It’s no secret that digital accessibility lawsuits have grown exponentially in the past few years. There was a 177% increase in digital lawsuits from 2017 to 2018, and numbers are projected to go even higher as 2019 draws to a close. In fact, one recent case, Robles v. Domino’s, may have paved the way for even more litigation in the coming years.
A brief history of digital accessibility lawsuits
The earliest high profile case regarding digital accessibility and disability discrimination law was Maguire v SOCOG, a 1999 case brought under Australia’s Disability Discrimination Act, where the court found in favor of a blind complainant who was unable to use the Sydney Olympics website for its intended purpose, due to accessibility issues. This was a landmark case for connecting web inaccessibility with unlawful discrimination against people with disabilities.
However, Gil v. Winn-Dixie Stores, Inc was the first digital accessibility lawsuit brought under the Americans with Disabilities Act (ADA). In this courtroom showdown, Judge Scola ruled in favor of the plaintiff, stating that the “…ADA does not merely require physical access to a place of public accommodation. Rather, the ADA requires that disabled individuals be provided ‘full and equal enjoyment of the goods, services, facilities, privileges, advantages, or accommodations of any place of public accommodation.’” He then ordered Winn-Dixie to make its website conform to the current Web Content Accessibility Guidelines (WCAG), an internationally accepted standard for accessible web content.
In an effort to eliminate subjective interpretations, for years the disability community has advocated for more specific language to be introduced into the ADA on what constitutes accessible conformance. Unlike public federal digital content, which relies the crystal clear Section 508 (an amendment to the Rehabilitation Act of 1973) to gauge accessibility, no such determinations are included in the ADA.
The Senate attempts to get clarification on the ADA
In 2018, a group of senators wrote a letter to the Department of Justice (DOJ) requesting clarification on how exactly the ADA should be interpreted in terms of digital content.
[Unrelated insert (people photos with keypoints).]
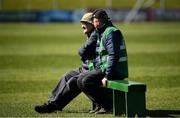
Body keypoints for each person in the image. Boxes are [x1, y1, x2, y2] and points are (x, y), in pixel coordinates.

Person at [34, 13, 97, 113]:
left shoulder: (95, 35)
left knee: (73, 81)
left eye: (85, 23)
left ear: (92, 24)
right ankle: (51, 102)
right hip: (87, 67)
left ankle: (54, 105)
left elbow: (82, 52)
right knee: (67, 75)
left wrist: (83, 53)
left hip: (93, 70)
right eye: (81, 23)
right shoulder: (91, 34)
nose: (82, 25)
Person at [77, 9, 128, 114]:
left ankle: (107, 106)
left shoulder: (111, 32)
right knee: (80, 79)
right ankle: (100, 105)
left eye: (99, 21)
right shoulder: (101, 31)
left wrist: (107, 76)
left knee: (86, 81)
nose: (97, 23)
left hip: (115, 70)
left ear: (105, 20)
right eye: (95, 21)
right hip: (106, 68)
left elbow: (114, 56)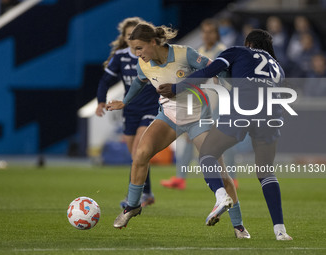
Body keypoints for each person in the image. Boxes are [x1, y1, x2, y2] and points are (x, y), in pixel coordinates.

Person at [106, 22, 250, 239]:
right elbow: (139, 82)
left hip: (198, 117)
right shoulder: (143, 64)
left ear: (153, 42)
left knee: (220, 171)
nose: (137, 53)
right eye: (134, 49)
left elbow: (214, 67)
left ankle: (239, 226)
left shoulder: (184, 53)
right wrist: (124, 102)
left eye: (140, 48)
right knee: (140, 154)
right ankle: (132, 206)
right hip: (169, 117)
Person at [158, 29, 293, 241]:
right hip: (271, 114)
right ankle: (280, 230)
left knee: (207, 154)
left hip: (244, 107)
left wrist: (177, 88)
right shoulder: (279, 68)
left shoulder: (238, 51)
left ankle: (221, 197)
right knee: (266, 172)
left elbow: (206, 72)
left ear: (248, 42)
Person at [96, 17, 159, 208]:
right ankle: (146, 192)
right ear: (125, 38)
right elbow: (105, 81)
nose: (133, 38)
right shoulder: (121, 56)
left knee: (139, 149)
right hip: (130, 110)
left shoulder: (151, 54)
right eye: (129, 34)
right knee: (136, 156)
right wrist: (100, 101)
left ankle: (138, 197)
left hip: (151, 107)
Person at [160, 18, 227, 190]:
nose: (206, 35)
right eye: (204, 31)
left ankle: (229, 178)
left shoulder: (223, 52)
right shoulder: (199, 52)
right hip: (201, 102)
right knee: (190, 139)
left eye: (210, 31)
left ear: (216, 34)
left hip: (219, 102)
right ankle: (180, 177)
The DOJ responded by stating that “The Department first articulated its interpretation that the ADA applies to public accommodations’ websites over 20 years ago.” However, in the letter, the DOJ neglected to articulate what technical standards should be used, noting “Absent the adoption of specific technical requirements for websites through rulemaking, public accommodations have flexibility in how to comply with the ADA’s general requirements of nondiscrimination and effective communication.” Without clear guidance on this issue, judges from courts all over the United States have ruled based on their interpretations of the ADA and previous rulings on this issue.
Domino’s Pizza and the Supreme Court
On January 15, 2019, the Ninth Circuit Court of Appeals overturned a dismissal of the website accessibility lawsuit Robles v. Domino’s Pizza. The lawsuit, filed in 2016 by Guillermo Robles, had been previously dismissed by a district court on the grounds that a) it violated the primary jurisdiction doctrine and b) the lack of legal technical standards for public accommodation breached due process.
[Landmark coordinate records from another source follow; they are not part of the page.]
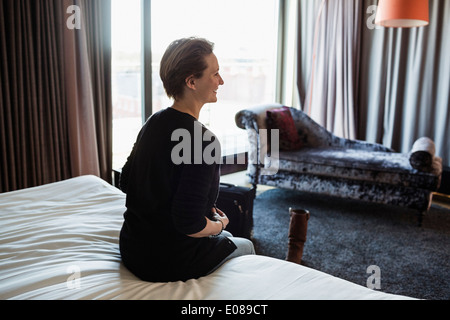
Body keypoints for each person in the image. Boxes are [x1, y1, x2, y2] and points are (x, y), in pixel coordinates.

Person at [119, 37, 255, 282]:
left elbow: (126, 183)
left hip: (132, 249)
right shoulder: (203, 140)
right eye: (214, 74)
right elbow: (189, 224)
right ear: (192, 81)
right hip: (167, 262)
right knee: (245, 245)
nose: (221, 81)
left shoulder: (153, 122)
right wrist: (221, 225)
However, the panel of appellate judges ruled that the due process claim was flimsy and lack of specific guidelines did not let Domino’s off the hook. They concluded that a lower level California district court should proceed with the litigation and start the discovery process to determine whether Domino’s Pizza’s digital assets comply with the ADA regulations.
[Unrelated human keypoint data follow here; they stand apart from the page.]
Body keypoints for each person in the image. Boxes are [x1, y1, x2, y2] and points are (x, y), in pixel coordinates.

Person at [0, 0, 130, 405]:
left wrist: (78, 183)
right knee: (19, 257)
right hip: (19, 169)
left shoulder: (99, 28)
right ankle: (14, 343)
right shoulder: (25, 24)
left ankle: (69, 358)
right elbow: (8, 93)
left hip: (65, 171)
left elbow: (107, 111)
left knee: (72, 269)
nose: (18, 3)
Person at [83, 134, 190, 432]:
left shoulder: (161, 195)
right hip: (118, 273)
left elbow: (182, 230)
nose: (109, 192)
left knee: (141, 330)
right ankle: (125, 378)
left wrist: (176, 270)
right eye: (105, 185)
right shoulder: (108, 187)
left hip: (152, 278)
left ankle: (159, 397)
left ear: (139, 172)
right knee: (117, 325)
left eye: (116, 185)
A watershed moment for accessibility advocates
After the Ninth Circuit overturned their dismissal, in June of 2019 Domino’s filed its petition for writ of certiorari for a Supreme Court appeal. Just a few short months later, in October 2019, the Supreme Court denied their petition. After hearing the news, Domino’s sent a release stating they “looked forward to presenting the trial in court.”
What now?
Disability advocates are overjoyed with the Supreme Court’s rejection. This sends a clear signal to organizations that despite the lack of explicit language on how digital content applies under the ADA, they will need to step up their accessibility game or face consequences. While some fear this recent turn of events will increase digital accessibility-related litigation, disability advocates argue legal consequences can be avoided if businesses comply with WCAG.
Both corporate entities and disability advocates are holding their breath to see how the trial between Domino’s Pizza and Mr. Robles plays out.